Bareskrim Polri kembali menyita sejumlah aset terkait kasus investasi bodong robot trading Net89. Direktur Tindak Pidana Ekonomi Khusus (Dirtipideksus) Bareskrim Polri, Brigjen Pol. Helfi Assegaf, menyebutkan bahwa total nilai aset yang disita kali ini mencapai Rp 1,5 triliun, termasuk uang tunai sebesar Rp 52,5 miliar.
“Hasil penyidikan kami menunjukkan keberhasilan dalam penyitaan aset yang dikuatkan oleh penetapan dari pengadilan negeri. Aset yang disita berupa properti dengan total nilai kurang lebih Rp 1,5 triliun,” ujar Brigjen Helfi di Gedung Bareskrim Polri, Jakarta Selatan, Rabu (22/01/2025).
Aset-aset yang disita meliputi tanah dan bangunan tidak bergerak serta barang bergerak seperti kendaraan. Sebanyak 26 aset properti disita, termasuk hotel, vila, kantor, apartemen, ruko, dan rumah yang tersebar di berbagai kota seperti Jakarta, Tangerang, Bogor, Bali, Pekanbaru, Banjarmasin, Balikpapan, Batam, Belitung, dan Bandung.

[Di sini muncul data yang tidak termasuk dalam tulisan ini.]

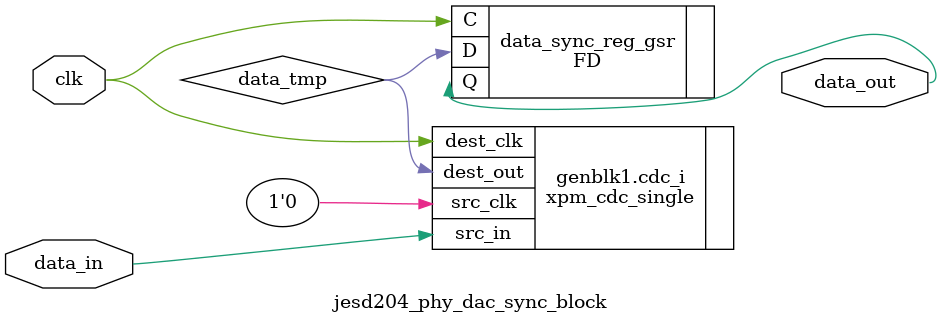
<source format=v>




`timescale 1ps / 1ps
`define USE_XPM_CDC

//(* dont_touch = "yes" *)
module jesd204_phy_dac_sync_block #(
  parameter INITIALISE = 1'b0,
  parameter TYPE = 1'b0   //Set to 1 only for reset synchronizer 
)
(
  input        clk,              // clock to be sync'ed to
  input        data_in,          // Data to be 'synced'
  output       data_out          // synced data
);

`ifdef USE_XPM_CDC
  wire data_tmp;
  generate
  if (TYPE == 0)
  begin  
    // Use the new Xilinx CDC libraries. 
    xpm_cdc_single #(
      .DEST_SYNC_FF  (4), // Number of registers in the destination clock domain to account for MTBF
      .SRC_INPUT_REG (0)  // Determines whether there is an input register in src_clk domain.  
                        // SRC_INPUT_REG = 0, input register is not present
    ) cdc_i  (
      .src_clk  (1'd0     ),	
      .dest_clk (clk      ),	
      .src_in   (data_in  ),
      .dest_out (data_tmp )
    );

  end
  else begin
    xpm_cdc_async_rst #(
      //Common module parameters
      .DEST_SYNC_FF    (5), // integer; range: 2-10
      .RST_ACTIVE_HIGH (1)  // integer; 0=active low reset, 1=active high reset
    ) xpm_cdc_async_rst_inst (
      .src_arst  (data_in),
      .dest_clk  (clk),
      .dest_arst (data_tmp)
    );  
  end
  endgenerate
  
  (* ASYNC_REG = "TRUE", SHREG_EXTRACT = "NO" *)
  FD #(
    .INIT (INITIALISE[0])
  ) data_sync_reg_gsr (
    .C  (clk     ),
    .D  (data_tmp),
    .Q  (data_out)
  );

`else
  // Internal Signals
  wire   data_sync0;
  wire   data_sync1;
  wire   data_sync2;
  wire   data_sync3;
  wire   data_sync4;


  (* ASYNC_REG = "TRUE", SHREG_EXTRACT = "NO" *)
  FD #(
    .INIT (INITIALISE[0])
  ) data_sync_reg0 (
    .C  (clk),
    .D  (data_in),
    .Q  (data_sync0)
  );

  (* ASYNC_REG = "TRUE", SHREG_EXTRACT = "NO" *)
  FD #(
   .INIT (INITIALISE[0])
  ) data_sync_reg1 (
  .C  (clk),
  .D  (data_sync0),
  .Q  (data_sync1)
  );

  (* ASYNC_REG = "TRUE", SHREG_EXTRACT = "NO" *)
  FD #(
   .INIT (INITIALISE[0])
  ) data_sync_reg2 (
  .C  (clk),
  .D  (data_sync1),
  .Q  (data_sync2)
  );

  (* ASYNC_REG = "TRUE", SHREG_EXTRACT = "NO" *)
  FD #(
   .INIT (INITIALISE[0])
  ) data_sync_reg3 (
  .C  (clk),
  .D  (data_sync2),
  .Q  (data_sync3)
  );

  (* ASYNC_REG = "TRUE", SHREG_EXTRACT = "NO" *)
  FD #(
   .INIT (INITIALISE[0])
  ) data_sync_reg4 (
  .C  (clk),
  .D  (data_sync3),
  .Q  (data_sync4)
  );

  assign data_out = data_sync4;
`endif

endmodule

</source>
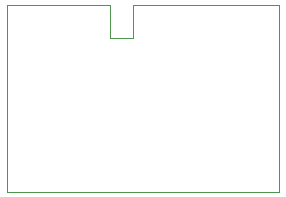
<source format=gko>
G75*
%MOIN*%
%OFA0B0*%
%FSLAX25Y25*%
%IPPOS*%
%LPD*%
%AMOC8*
5,1,8,0,0,1.08239X$1,22.5*
%
%ADD10C,0.00000*%
D10*
X0001000Y0024137D02*
X0091866Y0024137D01*
X0091866Y0086617D01*
X0043126Y0086617D01*
X0043126Y0075712D01*
X0035252Y0075712D01*
X0035252Y0086617D01*
X0001000Y0086617D01*
X0001000Y0024137D01*
X0001000Y0086617D02*
X0001000Y0086633D01*
X0091866Y0086617D02*
X0091866Y0086633D01*
M02*

</source>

“Selain itu, kami juga menyita uang tunai sekitar Rp 52,5 miliar,” tambah Brigjen Helfi.
Dalam kasus ini, Polri telah menetapkan 15 tersangka. Tiga di antaranya masih berstatus buron, yakni Andreas Andreyanto (AA) selaku Komisaris PT SMI, Lauw Swan Hie Samuel (LSH) sebagai Direktur Utama PT SMI, dan TL yang merupakan istri Andreas Andreyanto.
Bareskrim Polri terus berupaya mengusut tuntas kasus ini guna memberikan keadilan bagi para korban investasi bodong Net89.